What Do You Do with Your “D” List Customers?

By Paul Bieber

We all have them. We may not want them as they cost us more than they make us. The take up more time than we can afford to give. They give grief without allowing us to make a fair profit. They are the “D” list customers. The bottom of your barrel. What’s a company to do?

List all of your customers in an high-to-low format, based on last year’s sales. Note where the top 90% of sales come from, and all customers below that line get the grade of D. If you are like most glass businesses, these D-listers call for quotes, but you never get the work, ask for samples, but you never get the order or give you work that you just can’t make a buck on.

On the other hand, some D folks may actually have good potential and you should jump at the chance to bring them up your ladder. If you have 100 accounts on your computer, the top 50 will give you 90% of your business, with the bottom 50% being one-time buyers, serial quoters and very small users of your services.

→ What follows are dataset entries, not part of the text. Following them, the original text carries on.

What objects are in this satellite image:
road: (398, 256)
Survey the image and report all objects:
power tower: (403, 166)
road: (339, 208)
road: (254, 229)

Here some things you can do to improve your bottom line.

  • Go over the accounts one-by-one and make a phone call to each one asking if they are still in need of your services. Ask them when their need will be, now or in the future. You’ll probably find that half of your list will decline to be on your mailing or call out list.
  • Next, look at the ones that do have potential. Make a personal visit with the key decision maker; make your case for them to include you in their buying program. Let them know you will work hard for their business. If they don’t quote with you or do any business in the next 120 days, give them one more phone call. If this still doesn’t pan out, check to see if you are speaking with the correct decision maker. It is fairly common that multiple people at firms will ask for quotes or place orders, and you need to get someone else’s attention. If you still strike out, delete from your list.
  • With the ones still left, if they quote you a couple of times and you don’t get any orders, politely refuse their quote request the next time around, explaining that you don’t have the time to be used as a quoting source just to get your numbers bounced around. Be firm, but polite. You may gain their respect, but if not, you have lost nothing.
  • When you get repeated requests for samples with no follow-up orders, explain that in the future samples will be charged for. Give them an incentive to order from you. If you charge $50 for samples, give them a $100 rebate on the order. This will get attention.
  • Hold an open house, and only invite the D list customers. Any that show up, you will gladly continue working with. And with no A list customers there, you will focus on the D people, which shows them you are attentive to their needs.

There will always be a bottom 10%. Each year look at this list. It may be your untapped gold mine, or an anchor. Either way, you will move some people up the list and clean up the ones with no potential.